Mitchell Valdes-Bobes
PhD Candidate
Welcome to my academic website! I’m Mitchell Valdes-Bobes, a PhD candidate in Economics at the University of Wisconsin–Madison. My work sits at the intersection of labor economics and macroeconomics, where I use structural search models to study how policy and firm organization shape labor-market outcomes.
Research Interests:
- Labor-market search, mobility, and compensation.
- Macroeconomic shocks and their effects on labor markets.
- Causal inference & applied econometrics
- Labor and workforce data science
- Machine learning for labor-market analysis.
Current Focus:
- Analyzing the effects of remote work on labor market outcomes.
- Exploring the implications of generative AI on labor markets.

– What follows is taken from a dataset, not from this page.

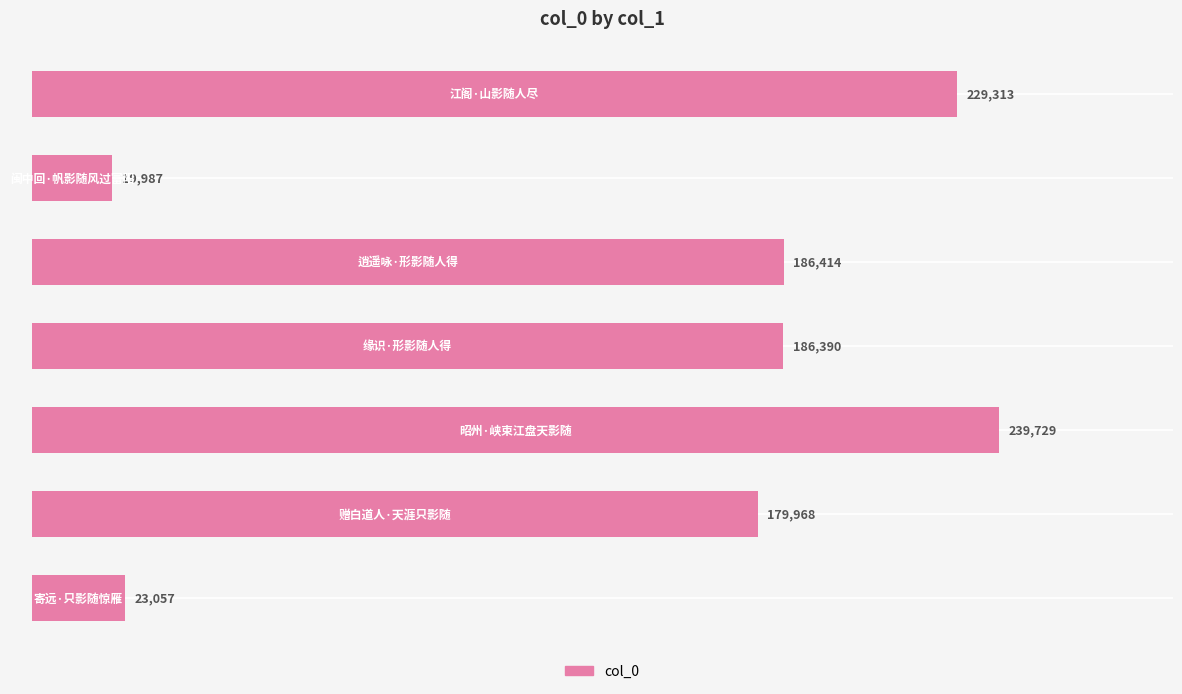

What is the smallest value displayed?

19987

Please don’t hesitate to contact me at valdsbobes@wisc.edu if you have questions about my work or are interested in potential collaborations.
Job Market Paper
- Why Remote Work Stuck: A Structural Decomposition of the Post-Pandemic Equilibrium2025Abstract: The post-pandemic labor market featured a persistent increase in remote work arrangements. We ask whether this re-valuation of work is mostly due to a shift in worker preferences for flexibility or advances in technology that make remote work more feasible. We develop and estimate a general equilibrium search model featuring heterogeneity in worker skill and idiosyncratic worker tastes. A key innovation is our novel, continuous measure of occupational teleworkability, which allows the model to capture rich heterogeneity in remote-work potential across firms and occupations. We estimate the model’s deep parameters via the Simulated Method of Moments (SMM), disciplined by rich microdata from two distinct periods: 2019 (pre-pandemic) and 2024 (post-pandemic). Our analysis reveals that the shift is overwhelmingly driven by a profound revaluation of in-office time by workers. A structural decomposition shows that this preference shock accounts for 56.8% of the total increase in the average share of remote work, while concurrent shocks to remote work technology account for 33.0% of the shift.